2008 Joint Meeting of The Geological Society of America, Soil Science Society of America, American Society of Agronomy, Crop Science Society of America, Gulf Coast Association of Geological Societies with the Gulf Coast Section of SEPM

Paper No. 8
Presentation Time: 8:00 AM-4:45 PM

Phytolith Analysis In Cenozoic Paleoecology and the Integration with Palynology: Spatial, Temporal, and Taxonomic Scales In Vegetation Inference Using Plant Microfossils


STRÖMBERG, Caroline A.E., Department of Biology & Burke Museum, University of Washington, Box 351800, 24 Kincaid Hall, Seattle, WA 98195-1800, caestrom@u.washington.edu

Although considered standard in Quaternary paleoecology and archaeobotany, plant silica (phytolith) assemblage analysis gained widespread use as a paleoecological tool only in the 1970s. Its application to pre-Quaternary is even more recent. Nevertheless, a body of work on modern and fossil phytoliths has shown the vast potential of phytolith analysis for reconstructing Cenozoic vegetation types, aspects of climate, and taxonomic evolution within the grass family, Poaceae. Because plant silica can preserve in highly oxidized sediment where pollen and macro-fossils are rarely found, the use of phytoliths has also substantially increased the geographic areas and number of microhabitats from which paleoecological data can be collected.

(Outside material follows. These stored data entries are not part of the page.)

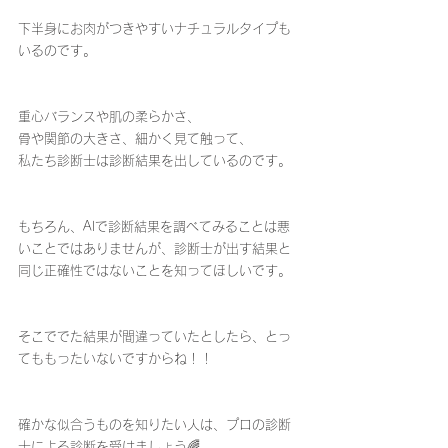
下半身にお肉がつきやすいナチュラルタイプも
いるのです。
重心バランスや肌の柔らかさ、
骨や関節の大きさ、細かく見て触って、
私たち診断士は診断結果を出しているのです。
もちろん、AIで診断結果を調べてみることは悪
いことではありませんが、診断士が出す結果と
同じ正確性ではないことを知ってほしいです。
そこででた結果が間違っていたとしたら、とっ
てももったいないですからね！！
確かな似合うものを知りたい人は、プロの診断
士による診断を受けましょう🌈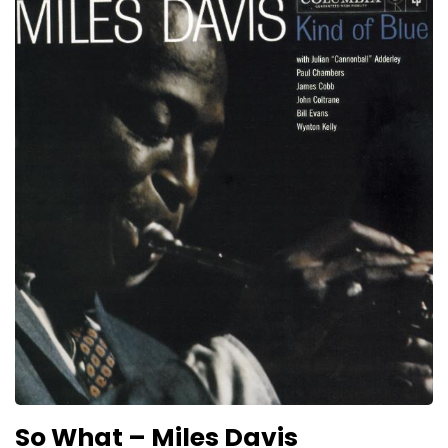
So What – Miles Davis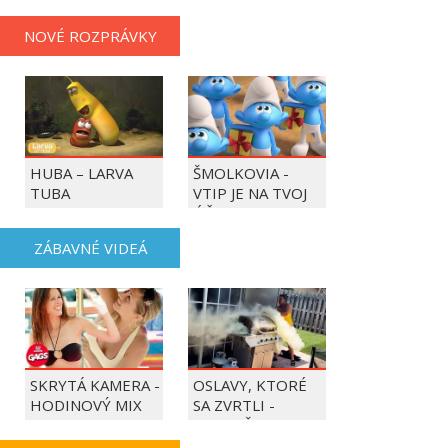
NOVÉ ROZPRÁVKY
HUBA – LARVA
ŠMOLKOVIA -
TUBA
VTIP JE NA TVOJ
ÚČET
ZÁBAVNÉ VIDEÁ
SKRYTÁ KAMERA -
OSLAVY, KTORÉ
HODINOVÝ MIX
SA ZVRTLI -
NAJLEPŠIE
TRAPASY TÝŽDŇA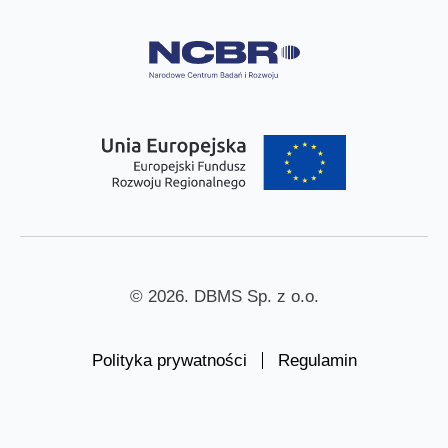
© 2026. DBMS Sp. z o.o.
Polityka prywatności
Regulamin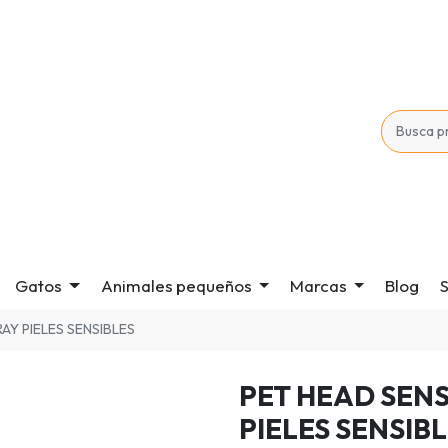
Gatos
Animales pequeños
Marcas
Blog
S
AY PIELES SENSIBLES
PET HEAD SENS
PIELES SENSIB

Here I review the status of phytolith assemblage analysis as a tool for deep-time paleoecology. In particular, I focus on recent efforts attempting to compare palynomorphs and phytoliths at sites where both types of data are preserved, such as the early-middle Miocene flora from Shanwang, China. This work shows that analysis of pollen/spores and phytoliths often result in roughly comparable vegetation interpretations, but there are inherent differences in the information that the two records provide. These differences relate to varying production and preservation of pollen and phytoliths from ecologically important plants (e.g., conifers vs. grasses) and the diverse spatial scales recorded by palynomorphs and phytoliths, respectively. Another important discrepancy relates to the systematic specificity of the two types of data. For example, whereas the woody components of a flora produce diagnostic pollen types, their phytoliths are often less taxonomically distinct. In contrast, Poaceae pollen are ubiquitous, but grass phytoliths provide good resolution among Poaceae subclades. Thus, although future work should seek to improve the correlation between vegetation inferences based on pollen/spores and phytoliths, these sources of data are presently best regarded as complementary, rather than redundant.